= Louise Morey Bowman =

Canadian poet (1882–1944)

Louise Morey Bowman (17 January 1882 – 28 September 1944) was a Canadian poet.

== Life ==
Lily Louise Dyer Morey was born in Sherbrooke, Quebec, 17 January 1882. She pursued her education with private tutors, then at Dana Hall School, and by extensive travel in Europe. Married in 1909 to Archibald Bowman, she lived in Toronto until 1919, when she moved to Montreal where she resided until her death in 1944.

== Writing career ==

Bowman's first published poem, "North Room", appeared in Outlook in May 1913 and she had quite an extensive magazine publication. Her work appeared in Poetry, Outlook, Independent, Dalhousie Review, Queen's Quarterly, and Canadian Magazine. She also published three books: Moonlight and Common Day (Toronto: Macmillan, 1922); Dream Tapestries (Toronto: Macmillan, 1924), which won a David Award from the Quebec Government; and Characters in Cadence (Toronto: Macmillan, 1938). Her work drew some critical attention at its time of publication. Logan and French, in Highways of Canadian Literature, included her among the poets "Second Renaissance Period" of Canadian poetry, although their reasons for praising her were not inspired by an admiration for her Imagism. They claim "Louise Morey Bowman shows an airy fancy which is almost so ethereal as to be altogether abstract and unearthly." Ironically, this observation points toward one of the major weaknesses of her poetry. It often is, as Desmond Pacey described it, "deficient in substance and strength.

Barry Callaghan has claimed that W.E. Ross was "the first modern poet in Canada". He bases this claim upon the assumption that Ross introduced Imagism into Canadian poetry. But Ross was not the first Canadian to write in the Imagist manner (though he was probably the first to dedicate himself totally to it). Four years before his first published poem appeared in Dial in 1928, Bowman had published Dream Tapestries, a book which contained several poems that were clearly Imagist in technique. Her earlier book, Moonlight and Common Day had also reflected a definite imagist influence.

== Books of poetry ==

Moonlight and Common Day exhibits the influence of nineteenth century writers such as Wordsworth, Poe, and Swinburne, as well as hints of influence from modern poets. Some of the poems are openly didactic, some are "modernist" but not Imagist, and others show Imagist tendencies. She seems caught between the style of the old acknowledged masters and the methods of modernist poetry.
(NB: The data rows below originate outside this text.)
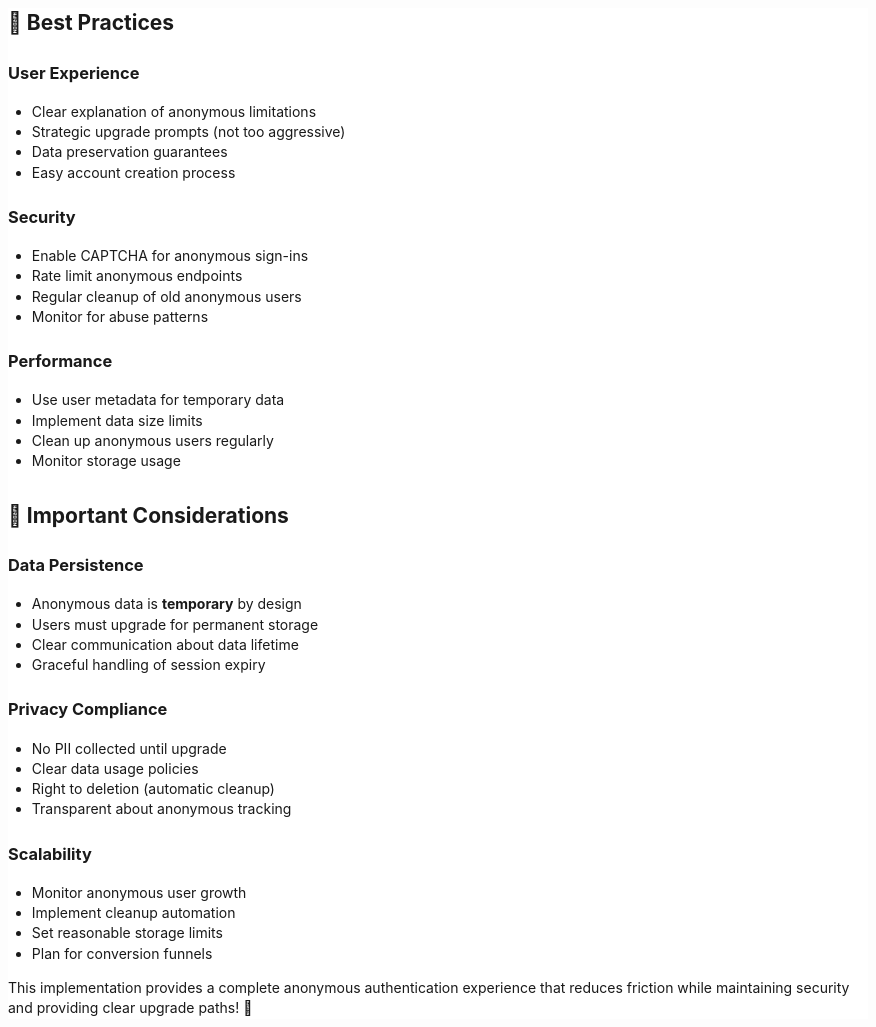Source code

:## 🎯 Best Practices

### **User Experience**
- Clear explanation of anonymous limitations
- Strategic upgrade prompts (not too aggressive)
- Data preservation guarantees
- Easy account creation process

### **Security**
- Enable CAPTCHA for anonymous sign-ins
- Rate limit anonymous endpoints
- Regular cleanup of old anonymous users
- Monitor for abuse patterns

### **Performance**
- Use user metadata for temporary data
- Implement data size limits
- Clean up anonymous users regularly
- Monitor storage usage

## 🚨 Important Considerations

### **Data Persistence**
- Anonymous data is **temporary** by design
- Users must upgrade for permanent storage
- Clear communication about data lifetime
- Graceful handling of session expiry

### **Privacy Compliance**
- No PII collected until upgrade
- Clear data usage policies
- Right to deletion (automatic cleanup)
- Transparent about anonymous tracking

### **Scalability**
- Monitor anonymous user growth
- Implement cleanup automation
- Set reasonable storage limits
- Plan for conversion funnels

This implementation provides a complete anonymous authentication experience that reduces friction while maintaining security and providing clear upgrade paths! 🌟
Dream Tapestries has the same unevenness of style and attitude which characterized Moonlight and Common Day. In a few poems, however, Bowman does succeed in writing in the Imagist vein. The book is divided into several sections and one section, entitled "Cinquains, "contains five Imagist pieces. These poems are especially interesting because they show the coming together of the Canadian setting with the Imagist style. Another interesting, though less successful, piece in the "Cinquains" group is "Twelve Hokku on a Canadian Theme." Modelled upon Wallace Stevens' "Thirteen ways of looking at a blackbird," it deals with twelve aspects of Canadian life both past and present and urban and rural. Most of these hokku are quite flat but in one or two she manages to make the images work.

Bowman's last, and poorest, volume is Characters in Cadence and it appeared in 1938, six years before her death. On the whole, it marks a return to the uneven style and derivativeness of her first book. There is, however, one very short Imagist gem. It is the second of a series of poems called "Portraits of Five Sinners":

Her little window-sills were all too narrow
To hold her pots of lilting daffodils.

These two lines exemplify the power of the image to evoke the deepest of insights with the least amount of verbiage. The reader is left with the feeling that a narrowness lies within the "her" of the poem. This narrowness is her "sin." Her soul cannot accommodate the "lilting daffodils" of feeling which life has to offer.

== Conclusion ==

With Imagism, Bowman was unable to break away from the grip of the Romanticism which dominated the Canadian literary scene. Her poems are a mixture of the old and new. Her career can serve to symbolize the slow and painful struggle which Canadian poetry underwent in its transition from Victorian to modern styles.